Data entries
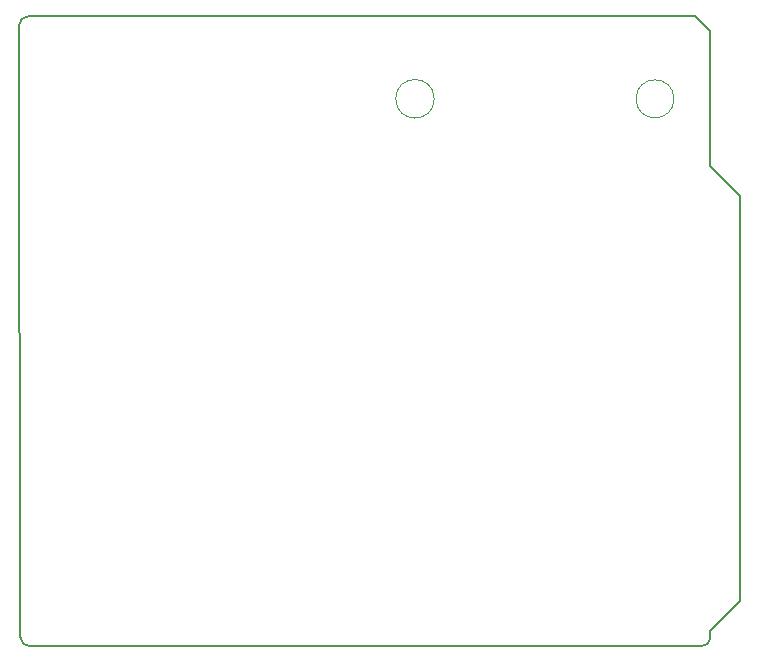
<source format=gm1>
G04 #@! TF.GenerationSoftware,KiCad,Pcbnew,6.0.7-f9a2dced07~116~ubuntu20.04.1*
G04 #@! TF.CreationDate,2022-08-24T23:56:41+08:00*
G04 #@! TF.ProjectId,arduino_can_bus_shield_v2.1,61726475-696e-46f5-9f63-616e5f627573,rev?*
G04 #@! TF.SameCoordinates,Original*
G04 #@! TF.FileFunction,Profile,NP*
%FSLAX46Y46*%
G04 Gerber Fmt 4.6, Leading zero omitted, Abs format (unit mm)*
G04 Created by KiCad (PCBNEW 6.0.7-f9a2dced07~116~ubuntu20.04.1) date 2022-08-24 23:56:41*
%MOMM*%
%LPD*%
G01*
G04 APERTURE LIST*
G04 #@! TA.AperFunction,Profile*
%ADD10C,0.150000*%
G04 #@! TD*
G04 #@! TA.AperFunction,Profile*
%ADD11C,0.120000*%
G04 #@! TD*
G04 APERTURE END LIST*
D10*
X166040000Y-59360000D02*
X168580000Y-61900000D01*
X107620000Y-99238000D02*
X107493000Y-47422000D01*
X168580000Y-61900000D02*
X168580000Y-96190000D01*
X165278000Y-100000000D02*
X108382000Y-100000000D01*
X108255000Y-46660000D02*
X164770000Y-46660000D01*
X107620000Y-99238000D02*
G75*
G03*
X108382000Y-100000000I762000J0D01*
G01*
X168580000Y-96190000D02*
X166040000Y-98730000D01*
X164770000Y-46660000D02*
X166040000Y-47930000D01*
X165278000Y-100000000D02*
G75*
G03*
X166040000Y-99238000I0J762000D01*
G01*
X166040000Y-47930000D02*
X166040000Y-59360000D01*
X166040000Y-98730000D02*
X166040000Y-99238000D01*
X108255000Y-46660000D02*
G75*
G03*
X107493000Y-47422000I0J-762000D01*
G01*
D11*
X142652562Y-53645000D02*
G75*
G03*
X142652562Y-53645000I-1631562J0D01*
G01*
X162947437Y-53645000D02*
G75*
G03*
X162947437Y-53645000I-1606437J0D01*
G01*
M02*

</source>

▶ _Work request_:
Although the records hold pictures, return only what remains, word for word.

▶ _Task solution_:
<source format=gm1>
G04 #@! TF.GenerationSoftware,KiCad,Pcbnew,6.0.7-f9a2dced07~116~ubuntu20.04.1*
G04 #@! TF.CreationDate,2022-08-24T23:56:41+08:00*
G04 #@! TF.ProjectId,arduino_can_bus_shield_v2.1,61726475-696e-46f5-9f63-616e5f627573,rev?*
G04 #@! TF.SameCoordinates,Original*
G04 #@! TF.FileFunction,Profile,NP*
%FSLAX46Y46*%
G04 Gerber Fmt 4.6, Leading zero omitted, Abs format (unit mm)*
G04 Created by KiCad (PCBNEW 6.0.7-f9a2dced07~116~ubuntu20.04.1) date 2022-08-24 23:56:41*
%MOMM*%
%LPD*%
G01*
G04 APERTURE LIST*
G04 #@! TA.AperFunction,Profile*
%ADD10C,0.150000*%
G04 #@! TD*
G04 #@! TA.AperFunction,Profile*
%ADD11C,0.120000*%
G04 #@! TD*
G04 APERTURE END LIST*
D10*
X166040000Y-59360000D02*
X168580000Y-61900000D01*
X107620000Y-99238000D02*
X107493000Y-47422000D01*
X168580000Y-61900000D02*
X168580000Y-96190000D01*
X165278000Y-100000000D02*
X108382000Y-100000000D01*
X108255000Y-46660000D02*
X164770000Y-46660000D01*
X107620000Y-99238000D02*
G75*
G03*
X108382000Y-100000000I762000J0D01*
G01*
X168580000Y-96190000D02*
X166040000Y-98730000D01*
X164770000Y-46660000D02*
X166040000Y-47930000D01*
X165278000Y-100000000D02*
G75*
G03*
X166040000Y-99238000I0J762000D01*
G01*
X166040000Y-47930000D02*
X166040000Y-59360000D01*
X166040000Y-98730000D02*
X166040000Y-99238000D01*
X108255000Y-46660000D02*
G75*
G03*
X107493000Y-47422000I0J-762000D01*
G01*
D11*
X142652562Y-53645000D02*
G75*
G03*
X142652562Y-53645000I-1631562J0D01*
G01*
X162947437Y-53645000D02*
G75*
G03*
X162947437Y-53645000I-1606437J0D01*
G01*
M02*

</source>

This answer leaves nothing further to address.